「キャンプブームが落ち着いた」と言われて久しいが、現場では何が起きているのか。筆者の肌感覚では、SNSで騒がれた“迷惑キャンパー”はすっかり減ったように感じる。とはいえ、本当にマナーは改善されているのだろうか。

 その答えを探るために向かったのは、静岡県函南町(かんなみちょう)にあるキャンプ場「negura campground(ネグラ キャンプグラウンド)」(以下、negura)。富士山に夕陽や夜景といった絶景が見られ、直火OK・フリーサイト中心というキャンパーにはたまらない好条件に加え、充実した設備。週末の予約はすぐに埋まってしまうほどの人気だ。しかし、そんなキャンプ場にも関わらず、驚くほど整った場内に、確かに変化の兆しを垣間見た。 

■本当にキャンプが好きな人たちが訪れ、来場者は増えている

直火ピットの焚火跡。もはやアートにさえ見えてくる
チェックアウト時間前の流しの様子。チェックイン前では?  と思えるほどきれいだ 

 「キャンプ場としてはブームが去った感はないですね。むしろ秋から来場者が増えてるくらいです」

 そう語るのは、オーナーの渡部竜矢さん。一方で、ギアメーカー、販売店で一時期起こっていた爆発的な売れ行きは、落ち着いたように感じていると話してくれた。そんな渡部さんの話を伺い、一時のブームは終わったが、“本当にキャンプを楽しむ層”が残った、そんな印象を筆者は受けた。

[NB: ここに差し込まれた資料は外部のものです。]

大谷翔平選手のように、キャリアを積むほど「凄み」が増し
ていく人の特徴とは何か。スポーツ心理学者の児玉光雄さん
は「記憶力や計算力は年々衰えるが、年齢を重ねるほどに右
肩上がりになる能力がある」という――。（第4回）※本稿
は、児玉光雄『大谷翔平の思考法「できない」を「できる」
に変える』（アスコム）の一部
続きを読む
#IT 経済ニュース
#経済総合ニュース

 事実、筆者が訪れた週末も大雨予報に反して、場内には多くの他県ナンバー車両とテントが張られていた。しかし、ごちゃごちゃした感じはなく、どこか落ち着いた空気が流れている。全面直火可能なサイトにはゴミひとつなく、設置された直火ピット内は真っ白な灰のみ。水回りやトイレも、3年目のキャンプ場とは思えないほどきれいだった。